Christiana Antwi-Obimpeh

Christiana Antwi-Obimpeh, who’s a fellowship recipient this year, has always been an overachiever. Now entering her fourth year as a doctoral student at the University of Texas, San Antonio, Antwi-Obimpeh remembers her parents as hard-working individuals who always pushed her to reach her full potential. A valedictorian in high school, Antwi-Obimpeh distinguished herself as a gifted student before working in public accounting for four years and corporate accounting for seven years.

It was a difficult decision to leave a steady income to pursue a Ph.D., and the AICPA’s decision to grant her the scholarship was a “great relief” for the Ohio-based professional. Naturally good at mathematics, Antwi-Obimpeh was always attracted by the problem-solving aspect of accounting, and her first class at Pennsylvania State University nurtured her interest in organizational misconduct and fraud. However, the future professor believed that the accounting profession was in need of people in academia, and that companies could benefit from her research. 

“I think there’s a need to bridge the gap between how practitioners, businesses and other organizations interpret information and make decisions, versus what people who are impacted by them actually perceive,” said Antwi-Obimpeh. “Academics can speak from a more analytical perspective and communicate to companies what can be improved, what can be capitalized upon, and what questions they should take the time to answer.”
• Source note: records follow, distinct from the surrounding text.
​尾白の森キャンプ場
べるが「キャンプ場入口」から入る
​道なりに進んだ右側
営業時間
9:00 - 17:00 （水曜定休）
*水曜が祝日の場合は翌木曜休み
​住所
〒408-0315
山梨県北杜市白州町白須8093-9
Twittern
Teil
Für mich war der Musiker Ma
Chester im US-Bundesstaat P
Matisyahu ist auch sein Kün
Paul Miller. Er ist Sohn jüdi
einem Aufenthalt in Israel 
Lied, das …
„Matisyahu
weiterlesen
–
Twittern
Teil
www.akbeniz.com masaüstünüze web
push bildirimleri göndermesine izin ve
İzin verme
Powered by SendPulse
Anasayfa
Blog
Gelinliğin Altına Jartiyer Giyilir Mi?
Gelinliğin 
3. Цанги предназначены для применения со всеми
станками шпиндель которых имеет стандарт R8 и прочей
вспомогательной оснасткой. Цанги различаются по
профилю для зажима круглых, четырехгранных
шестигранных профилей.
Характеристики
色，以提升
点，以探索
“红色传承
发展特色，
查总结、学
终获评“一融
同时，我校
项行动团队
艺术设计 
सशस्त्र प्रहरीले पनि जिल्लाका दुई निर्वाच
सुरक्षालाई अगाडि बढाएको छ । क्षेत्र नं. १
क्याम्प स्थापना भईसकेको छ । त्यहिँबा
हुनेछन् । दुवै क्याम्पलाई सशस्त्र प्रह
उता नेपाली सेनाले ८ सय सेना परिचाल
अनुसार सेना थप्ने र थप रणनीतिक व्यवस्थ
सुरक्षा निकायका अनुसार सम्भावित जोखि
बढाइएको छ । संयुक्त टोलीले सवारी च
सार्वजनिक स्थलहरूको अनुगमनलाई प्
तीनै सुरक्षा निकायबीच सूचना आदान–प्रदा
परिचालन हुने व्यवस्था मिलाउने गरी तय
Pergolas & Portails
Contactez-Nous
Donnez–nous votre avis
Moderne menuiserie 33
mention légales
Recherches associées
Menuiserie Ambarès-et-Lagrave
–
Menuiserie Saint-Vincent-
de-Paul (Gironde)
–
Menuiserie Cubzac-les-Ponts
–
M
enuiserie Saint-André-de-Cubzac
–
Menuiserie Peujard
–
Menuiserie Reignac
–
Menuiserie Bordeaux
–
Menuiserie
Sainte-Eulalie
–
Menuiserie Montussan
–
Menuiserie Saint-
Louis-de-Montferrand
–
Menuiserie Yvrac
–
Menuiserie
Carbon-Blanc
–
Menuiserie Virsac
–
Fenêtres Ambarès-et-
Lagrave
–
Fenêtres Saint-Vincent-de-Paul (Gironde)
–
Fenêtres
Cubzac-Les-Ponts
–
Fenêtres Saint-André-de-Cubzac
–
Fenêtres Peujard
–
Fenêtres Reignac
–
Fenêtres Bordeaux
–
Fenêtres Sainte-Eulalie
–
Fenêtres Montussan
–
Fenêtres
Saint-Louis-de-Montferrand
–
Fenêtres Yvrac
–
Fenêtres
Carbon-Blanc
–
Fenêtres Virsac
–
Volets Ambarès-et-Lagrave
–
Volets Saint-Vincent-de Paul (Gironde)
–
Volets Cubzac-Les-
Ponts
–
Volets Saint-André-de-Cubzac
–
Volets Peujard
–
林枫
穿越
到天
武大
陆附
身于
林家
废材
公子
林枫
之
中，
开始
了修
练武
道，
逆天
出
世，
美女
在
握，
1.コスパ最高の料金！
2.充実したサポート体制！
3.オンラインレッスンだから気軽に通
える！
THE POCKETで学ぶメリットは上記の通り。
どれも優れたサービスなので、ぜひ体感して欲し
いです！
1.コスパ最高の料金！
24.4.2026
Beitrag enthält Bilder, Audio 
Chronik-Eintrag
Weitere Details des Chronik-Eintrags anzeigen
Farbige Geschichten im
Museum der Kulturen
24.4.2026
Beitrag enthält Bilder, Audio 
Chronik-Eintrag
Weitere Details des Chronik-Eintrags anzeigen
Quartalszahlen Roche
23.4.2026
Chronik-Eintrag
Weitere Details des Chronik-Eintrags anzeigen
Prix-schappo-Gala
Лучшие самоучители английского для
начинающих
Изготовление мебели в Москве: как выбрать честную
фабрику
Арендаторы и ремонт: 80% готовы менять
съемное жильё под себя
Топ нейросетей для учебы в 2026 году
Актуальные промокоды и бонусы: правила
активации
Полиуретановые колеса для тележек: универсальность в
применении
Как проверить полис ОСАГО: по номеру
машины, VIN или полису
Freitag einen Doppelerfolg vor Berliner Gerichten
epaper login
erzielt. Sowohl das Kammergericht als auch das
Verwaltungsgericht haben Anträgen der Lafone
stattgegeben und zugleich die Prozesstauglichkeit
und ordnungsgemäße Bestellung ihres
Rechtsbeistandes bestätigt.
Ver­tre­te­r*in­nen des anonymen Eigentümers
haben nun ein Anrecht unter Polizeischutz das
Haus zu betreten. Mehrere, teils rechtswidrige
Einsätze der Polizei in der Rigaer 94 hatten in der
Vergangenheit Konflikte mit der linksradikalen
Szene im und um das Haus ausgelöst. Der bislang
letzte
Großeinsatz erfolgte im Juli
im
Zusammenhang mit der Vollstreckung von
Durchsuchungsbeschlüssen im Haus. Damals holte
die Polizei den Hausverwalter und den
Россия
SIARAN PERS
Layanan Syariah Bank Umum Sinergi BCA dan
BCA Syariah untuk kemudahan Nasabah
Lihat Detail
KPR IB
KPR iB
Antwi-Obimpeh has often seen a discrepancy between companies’ rhetoric and the policies they actually enforced. She says that while firms should continue to have DEI councils and encourage minorities to pursue leadership positions, they should also spread their efforts to the recruiting process. Antwi-Obimpeh noticed that many businesses don’t hire from Hispanic Serving Institutions like hers and, as a result, their workforce doesn’t always reflect the communities they serve. She also thinks that students from underrepresented backgrounds are often barred from the accounting profession because they’ve never been exposed to those careers, and that’s an opinion that Jose Nicolas Arguello also shares.

Arguello

Jose Nicolas Arguello

Currently studying at the University of Tennessee, Knoxville, for his doctorate, Arguello is a first-generation student who’s also been selected as a fellowship recipient. He says that many minority students often turn away from accounting in the belief that it’s a difficult and boring discipline that requires a lot of numbers. However, Arguello benefited from accounting learning and career opportunities during his undergraduate years, when the University of North Texas, which is an HSI, began its Accounting Scholars Program. In his opinion, it’s initiatives like that or the AICPA’s that promote the interest of minority students. 

“The AICPA and their donors are so incredibly generous with their Legacy Scholars Program, and it made a huge positive impact on me and the other hundreds of Legacy Scholars,” said Arguello. “I think the AICPA and a lot of public accounting firms are doing a fantastic job with DEI in the profession.”

Attributing most of his success to his mentors and family, Arguello hopes that other students will soon share his enthusiasm for the language of business, the stability of the profession and the opportunities that come with it. Planning to work for PwC in its audit and assurance practice and pursue his CPA licensure, Arguello wants to follow the Mendoza College of Business motto by growing “the good in business” and becoming a positive force in society.